• Aim of the task
Gather from the listing below each line that includes the word "Eiffel", and copy it.

╭─ Information supplied

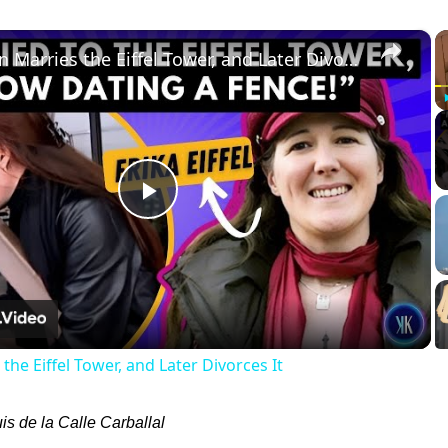
×
A Woman Marries the Eiffel Tower, and Later Divorces It
Play
Video
he Eiffel Tower, and Later Divorces It
is de la Calle Carballal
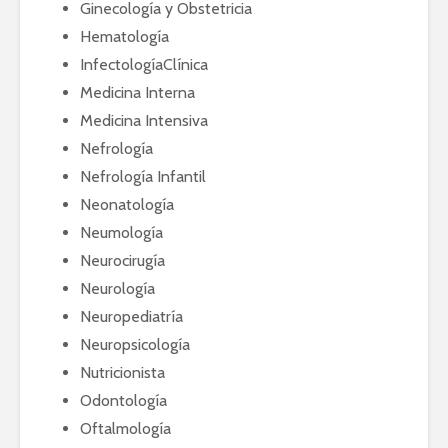
Ginecología y Obstetricia
Hematología
InfectologíaClínica
Medicina Interna
Medicina Intensiva
Nefrología
Nefrología Infantil
Neonatología
Neumología
Neurocirugía
Neurología
Neuropediatría
Neuropsicología
Nutricionista
Odontología
Oftalmología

╰─

• Solved problem
A Woman Marries the Eiffel Tower, and Later Divorces It
he Eiffel Tower, and Later Divorces It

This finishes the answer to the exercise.